How to Transition to Hybrid Cloud
Did you know that a majority of companies have already transitioned to a hybrid cloud strategy? According to RightScale’s 2019 State of the Cloud Report, 58% of all enterprises have deployed a hybrid cloud strategy — a big jump from 2018’s 51%. Why are so many companies deploying hybrid cloud strategies, and so quickly? It’s all about the unique benefits that hybrid cloud offers. So, if we group all business enterprises into two figurative herds — those that have adopted a hybrid cloud strategy, and those that are lagging behind — the larger of those two herds is now grazing contentedly in the lush green pasture of hybrid cloud benefits. The other herd is just gazing longingly at all that lovely green grass on the other side of the fence.

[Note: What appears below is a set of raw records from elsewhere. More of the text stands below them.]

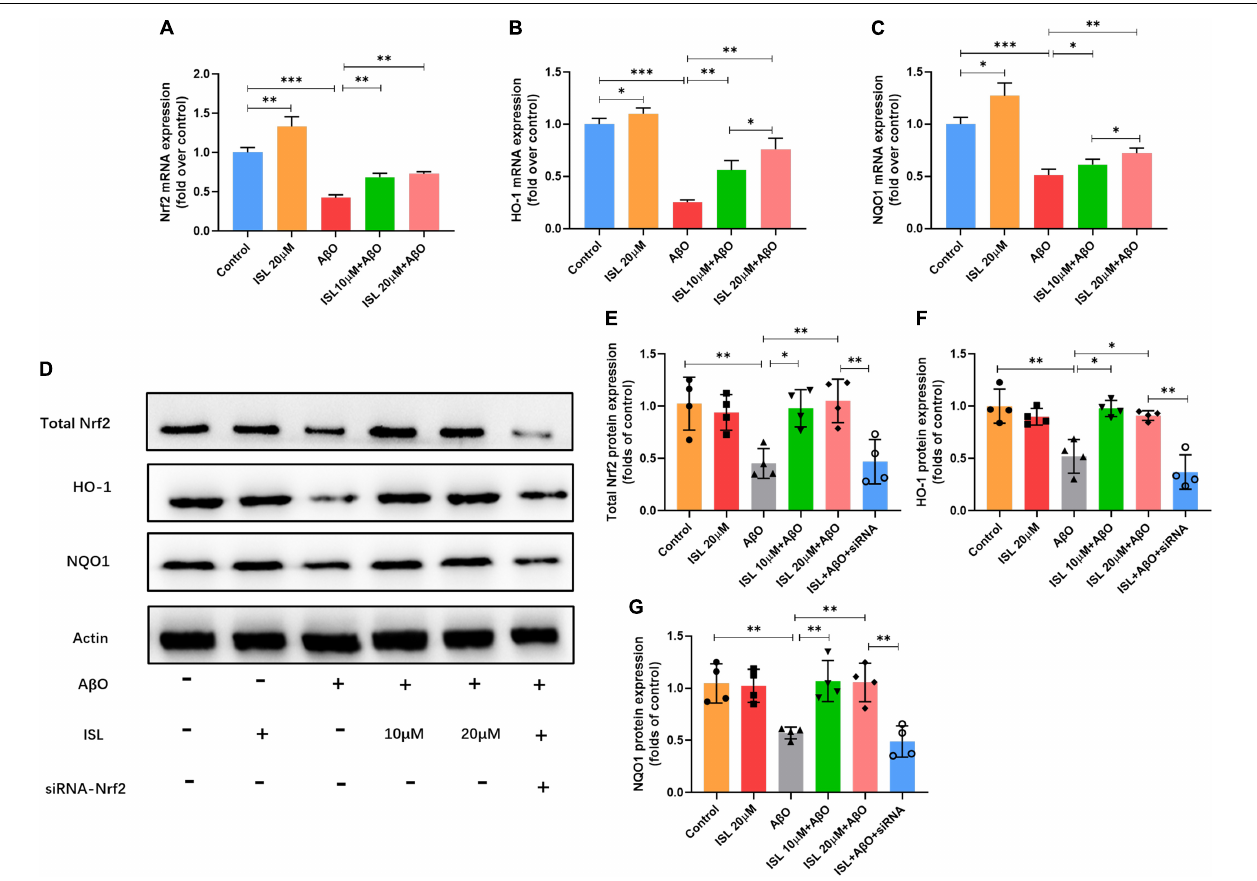
FIGURE 6 | ISL attenuates A β O induced suppression of the Nrf2 pathway. (A–C) BV2 cells were pre-treated with ISL for 2 h and then co-treated with 5 µ M A β O for 6 h. The mRNA levels of Nrf2, HO-1 and NQO1 were analyzed by qRT-PCR. (D–G) BV2 cells, including those transfected by Nrf2 siRNA, were pre-treated with ISL for 2 h and then co-treated with 5 µ M A β O for 24 h. Total protein expression of Nrf2, HO-1 and NQO1 were analyzed by Western blot. ∗ p < 0.05, ∗∗ p < 0.01, ∗ ∗ ∗ p < 0.001. n = 6 per group for qRT-PCR, n = 4 per group for Western blot.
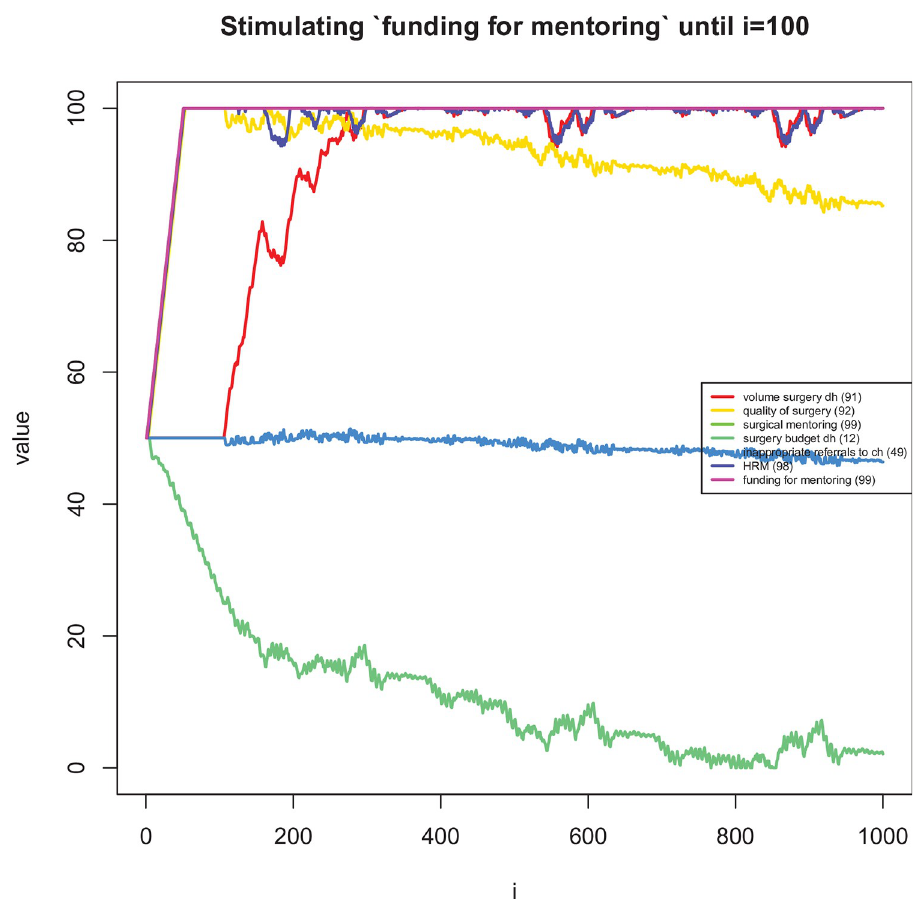
Fig 8. Long term dynamic explorations of the effects on changes in ‘funding for mentoring’ for the first 100 time periods.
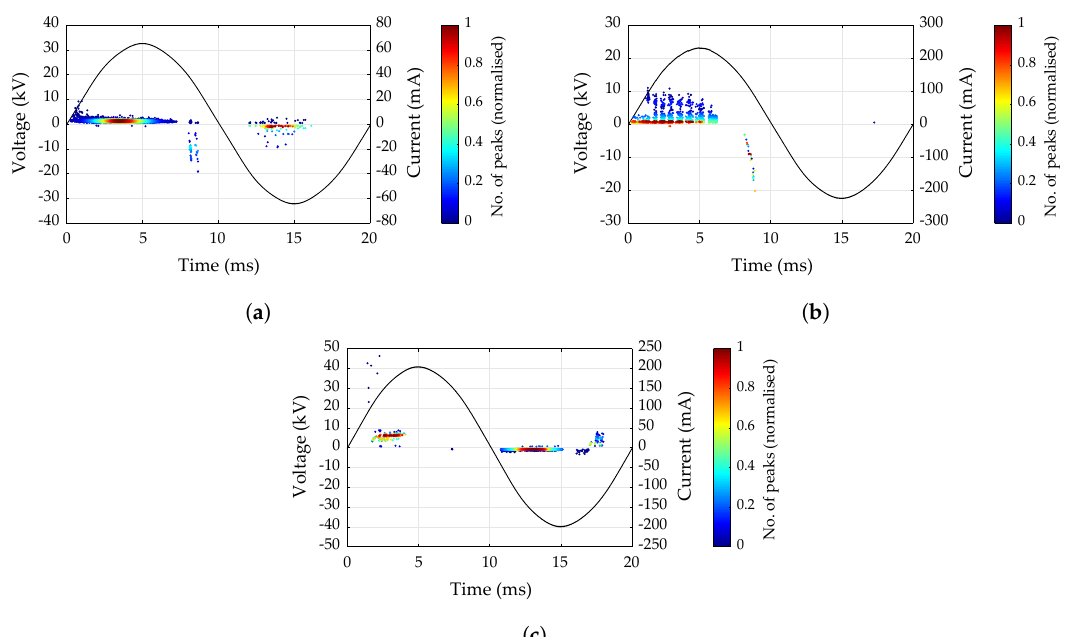
Figure 15. Current peaks densities for 6mm thickness insulator samples: ( a ) PTFE in CO 2 at 1bar absolute pressure, ( b ) epoxy resin in N 2 at 1bar absolute pressure and ( c ) silicone rubber in dry air at 1bar absolute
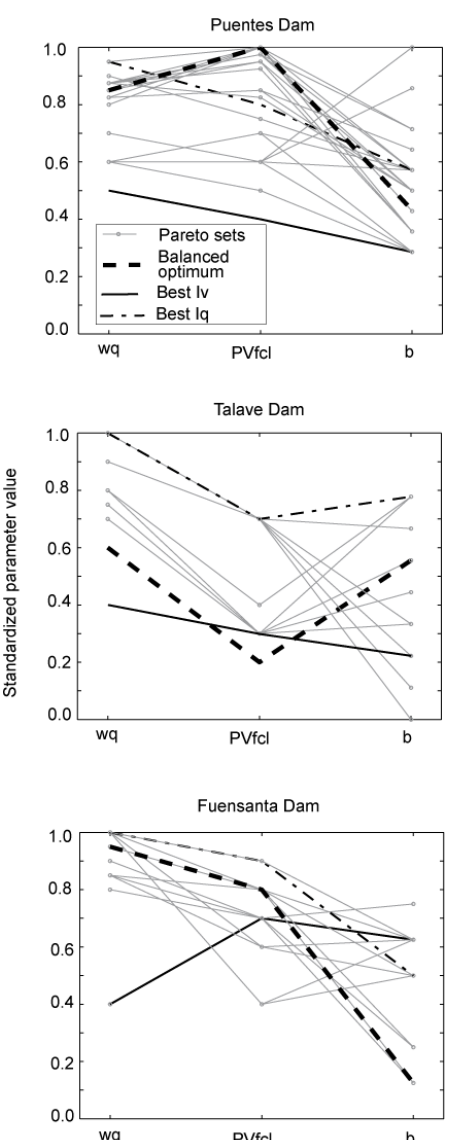
Fig. 11. Standardised range of the parameter values corresponding Figure 11 . Standardised range of the parameter values corresponding to the Pareto solutions. 812 to the Pareto solutions. The balanced optimum solution is shown by The balanced optimum solution is shown by a thick-dashed line 813 a thick-dashed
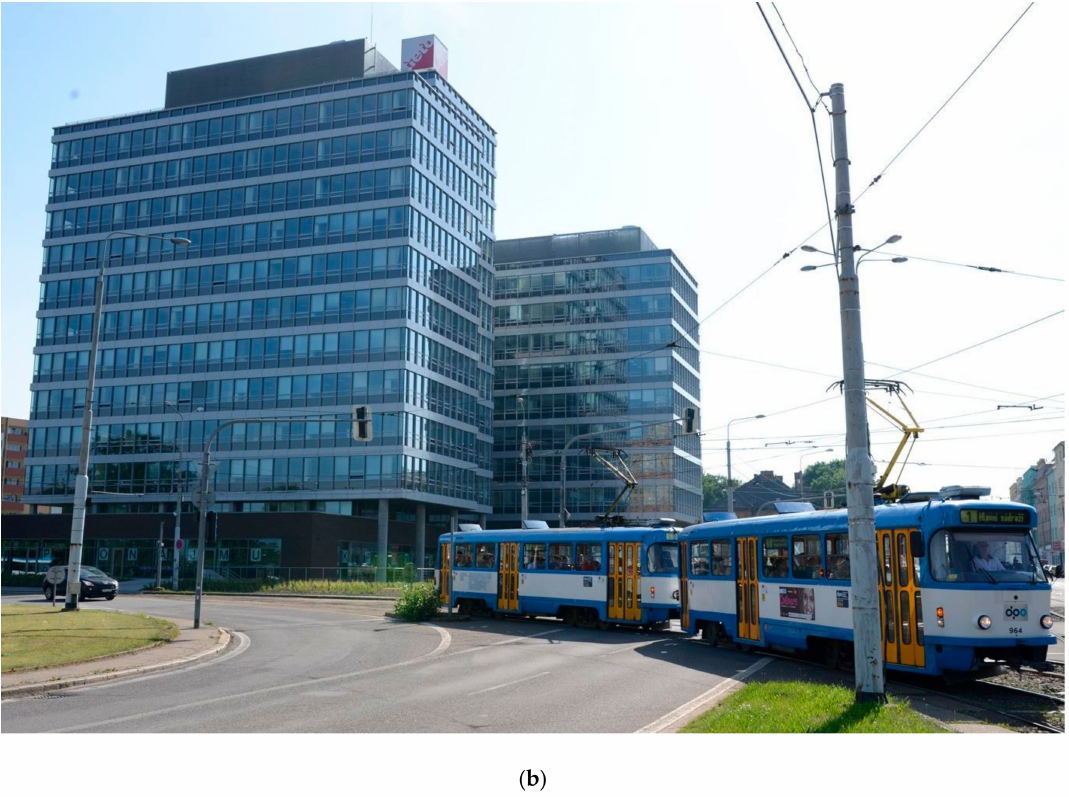
Figure 7. ( a ) Hub C: building on Hornopoln í street, location C1, ( b ) Hub D: selected buildings hosting ICT firms, location D1 (photo source: Tieto Czech, s.r.o.).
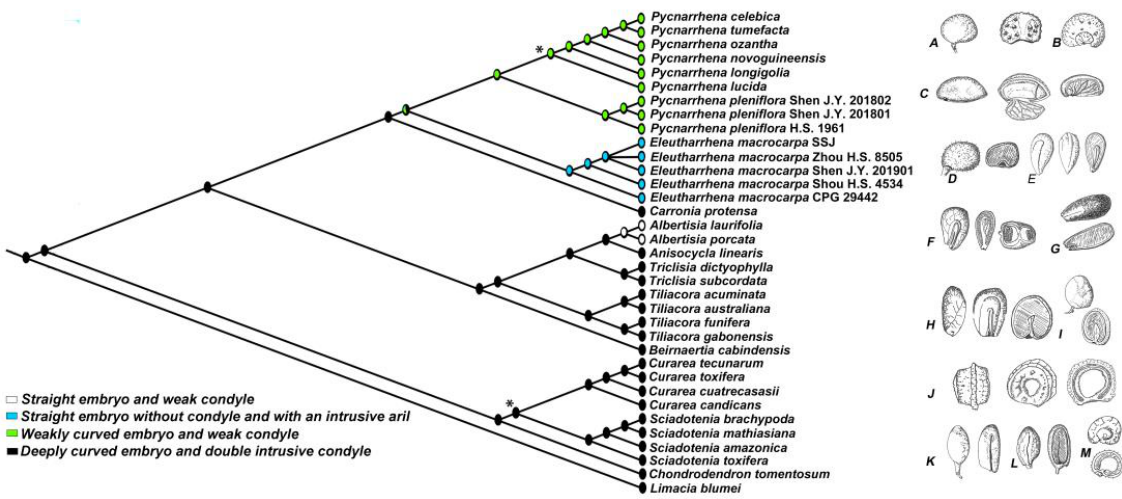
Figure 4. Endocarp characteristics mapped on the Bayesian phylogenetic tree of Tiliacoreae using mesquite. All nodes have more than 0.9 posterior probabilities (PP) support except when noted with *, meaning less than 0.8 PP. Endocarp illustrations: A. Pycnarrhena pleniflora ; B. Pycnarrhena ozantha ; C.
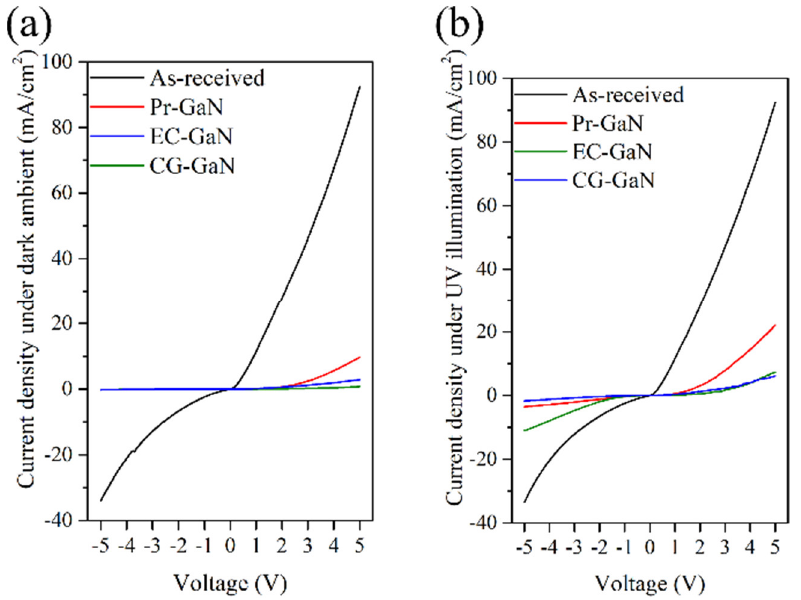
Figure 5. J–V characteristics of UV photodetectors operating under ( a ) dark and ( b ) UV ambient.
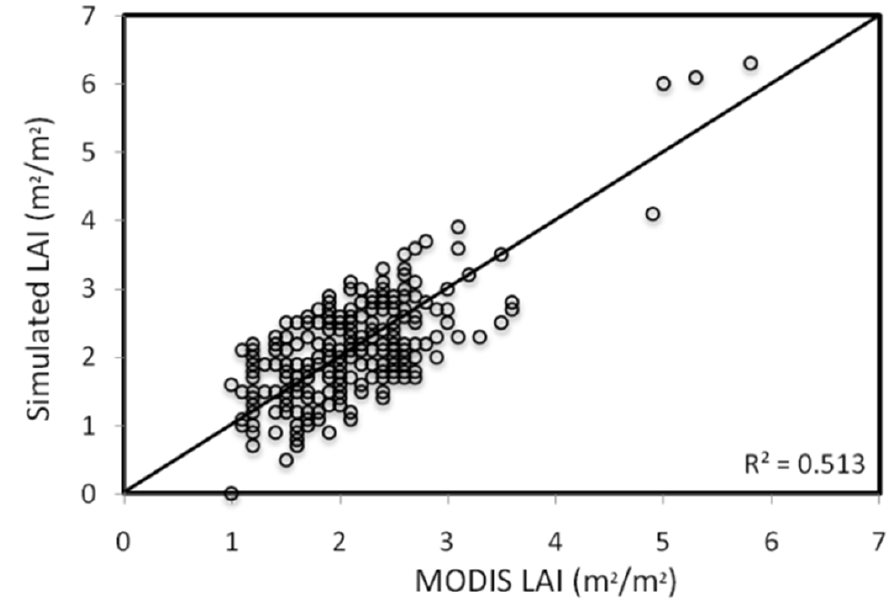
Figure 9. Correlation plot for maximum LAI.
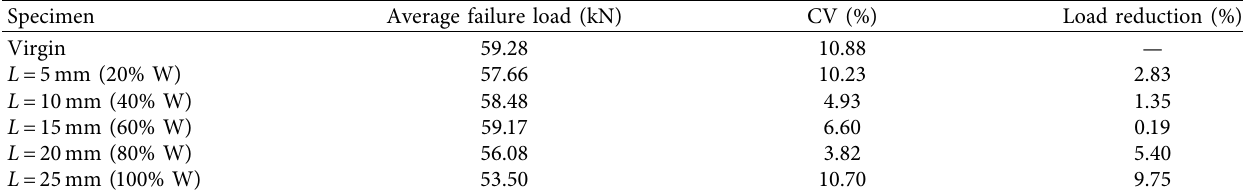
Table 2: Bearing capacity loads compared between different scratch lengths and virgin specimen.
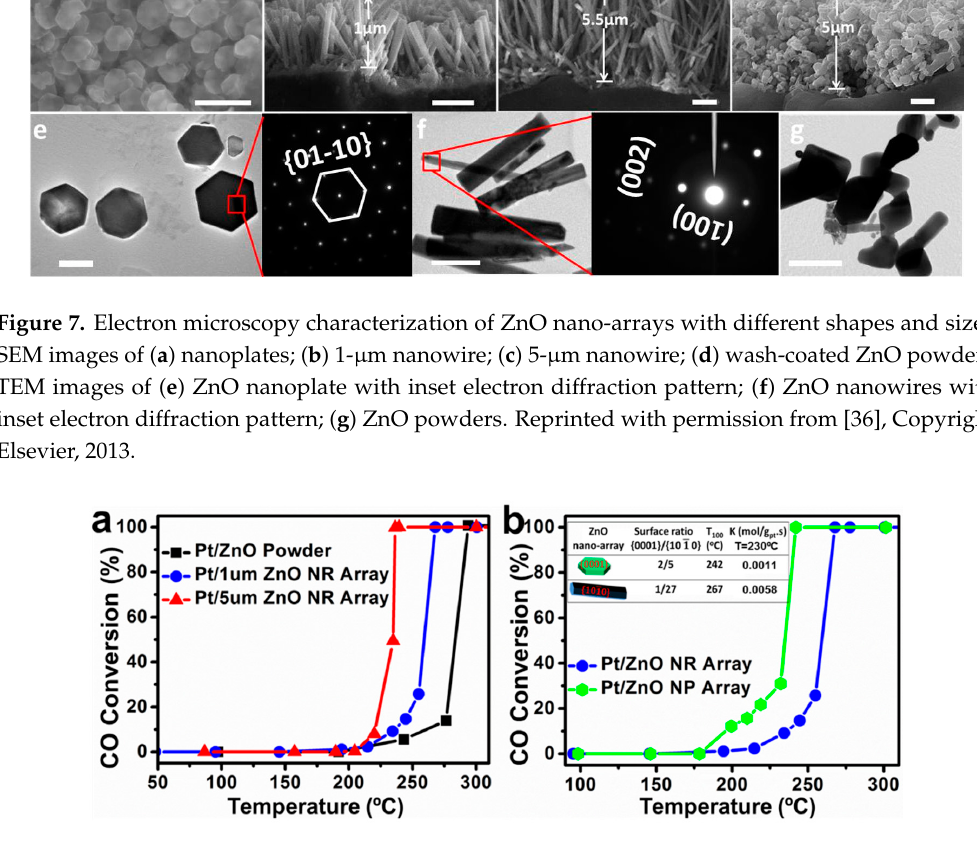
Figure 8. Catalytic CO oxidation performance of Pt loaded on ZnO nano-arrays with different lengths and shapes. ( a ) CO oxidation conversion as a function of temperature over 1 µ m and 5 µ m long Pt-loaded ZnO nanorod array and washcoated Pt/ZnO powder catalysts. ( b ) CO oxidation conversion as a function of temperature over Pt-ZnO nanorod array and Pt-ZnO nanoplate array. Reprinted with permission from [36], Copyright Elsevier,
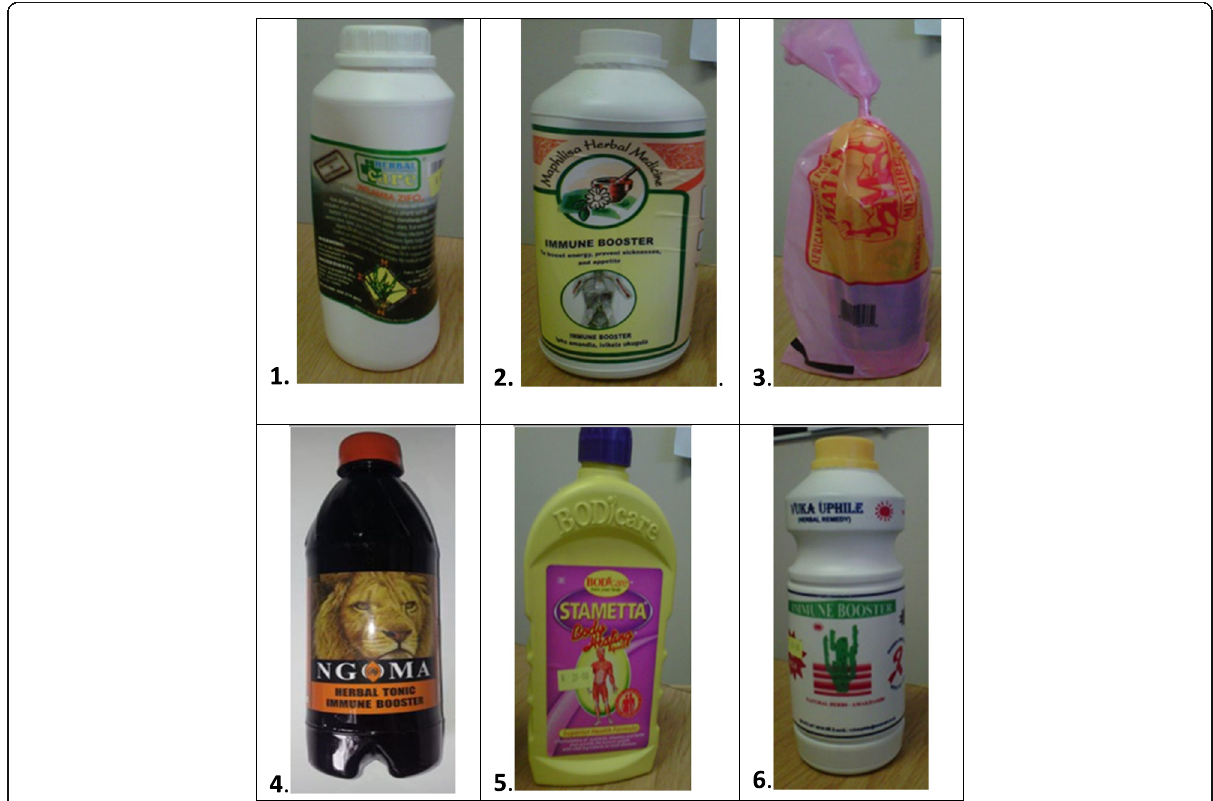
Fig. 1 The selected commercial herbal medicines. 1. Intlamba zifo ™ (HM1), 2. Maphilisa ™ Herbal Medicine (HM2), 3. Matla ™ African medicine for all diseases (HM3), 4. Ngoma ™ Herbal Tonic Immune Booster (HM4), 5. Stametta ™ Body healing liquid (HM5), Vuka Uphile ™ Herbal remedy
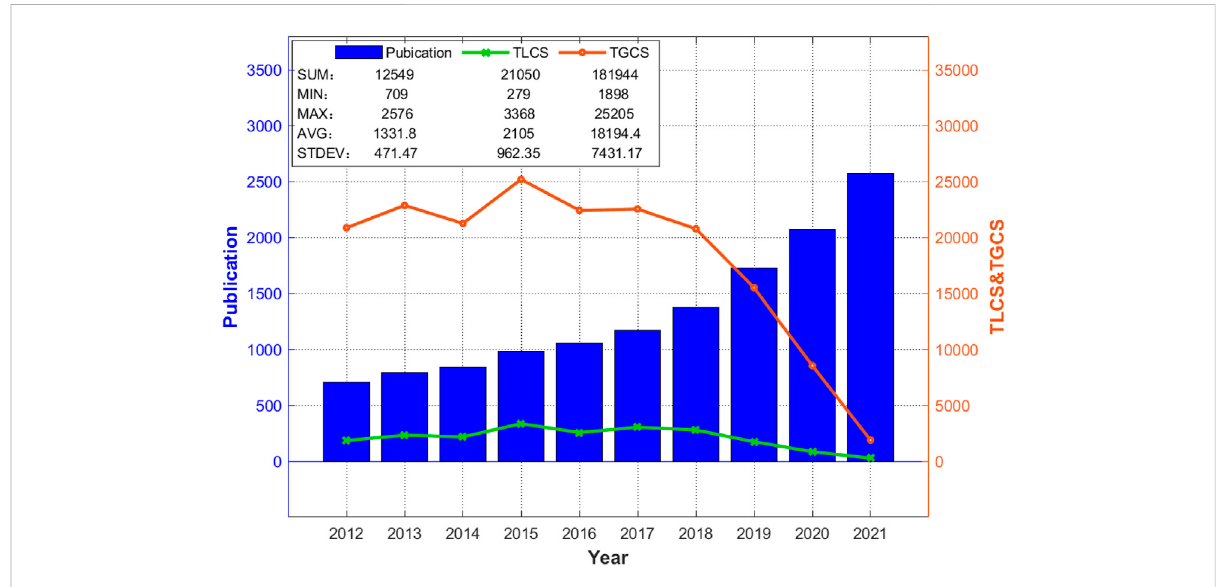
FIGURE 2 Temporal distribution of the output of remote sensing research from 2012 to 2021.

Which herd does your company belong to?
If you’re in the have-not herd, you might be wondering how to go about getting on the right side of that fence—but you’re not sure how to make that transition. Don’t worry. Climbing that fence is not all that difficult. And we’d like to provide you with this little primer for getting started. Follow the steps below, and you’ll be on your way to enjoying the benefits of the hybrid cloud.
1. Examine the needs of your organization
Evaluate existing workloads, and, to the extent possible, try to anticipate future needs so that you have an idea of the cloud capacities and capabilities needed.
2. Select your best options
There are many pathways to the cloud, both public and private. Which options will best serve your current and future needs, as determined in step #1? Though the choices can be overwhelming, it’s important to carefully select the options that will best serve your organization’s needs. And while evaluating options, it’s important to consider how well each option will serve the end-users in your organization.
3. Consider compliance issues
For certain industry verticals such as healthcare and finance, maintaining compliance with governmental regulations is a constant concern and a continuous challenge. Will the impending change in your cloud strategy impact your ability to maintain compliance standards? Do your best to evaluate all possible compliance ramifications of the change you’re considering. For example, if you’ll be utilizing any public cloud services, you must be certain that the services are capable of the safekeeping of sensitive data, and certified for same.
4. Planning the change
Since you’ll be using multiple cloud options, it will be necessary to determine which cloud vendor will be utilized for each of your applications and business processes. Some may be better suited for private cloud options, and public cloud vendors might be best for others. The confidentiality of the data used by an app or business process should be consideration in making this decision. You also need to plan where your data is going to live and why. How portable is your data and where is it located, geographically? These are important factors to consider in your planning.
5. Making the change
Though many cloud vendors offer backup and recovery options, it is wise to put your own backup solutions in place. It’s also important to plan for the possibility of encountering business disruptions during the transition process. There are many options for backup and disaster recovery solutions, including third-party vendors. Have a plan in place for dealing with disruptions.
6. Phasing-in the change
The large majority of businesses choose to manage the risk of hybrid cloud migration via a phased approach. Instead of making an organization-wide transition, consider migrating to your new cloud strategy in stages. Also consider selecting and starting with a handful of applications and processes that are likely to offer easy transitions with high value to your customers. Migrating these first, as pilot projects, can help to tune your migration approach before expanding it to the rest of the organization.
7. Evaluating the change
Transitioning to a hybrid cloud strategy isn’t a set-and-forget process. It’s important to periodically evaluate whether the changes you’ve implemented are fully delivering upon the anticipated benefits. Small and timely tweaks to the strategy may yield significant boosts in cost-effectiveness, security, and operational efficiencies. And there’s one additional step to optimizing the benefits you’ll realize in transitioning to hybrid cloud…
8. Upgrade Your Database
Moving to a hybrid cloud model will impact your data management strategy. But as a recent article in TechSpective noted, “…many enterprises are beginning to understand that a hybrid cloud strategy does not equal a hybrid database strategy — and are discovering that they need both strategies to address key risks that hybrid clouds create and often can get overlooked.” That’s why implementing an always-on database, active everywhere database such as DataStax Enterprise is so important. It provides the infinite scalability and consistent availability that are crucial to the success of a hybrid cloud strategy. The direct benefits include a hybrid cloud-ready database that:
- It is continuously available, 24/7/365
- Has data distributed close to the endpoints
- Delivers response times in microseconds
- Enables meaningful transactions that have context to your business
Hybrid Cloud - Worth the Effort!
Any transition in operational strategies can be challenging at times. A transition in strategy can also require lots of coordination, planning, and follow through. That’s certainly true of transitioning to a hybrid cloud strategy. But the benefits of making that move outshine the efforts required. If that weren’t so, most of the herd would still be on the non-hybrid side of the cloud fence. But instead — as noted in the RightScale report referenced above — the majority of companies are already enjoying the green pastures of the hybrid cloud. Is your company one of the stragglers? If so, maybe it’s time to rethink your cloud strategy.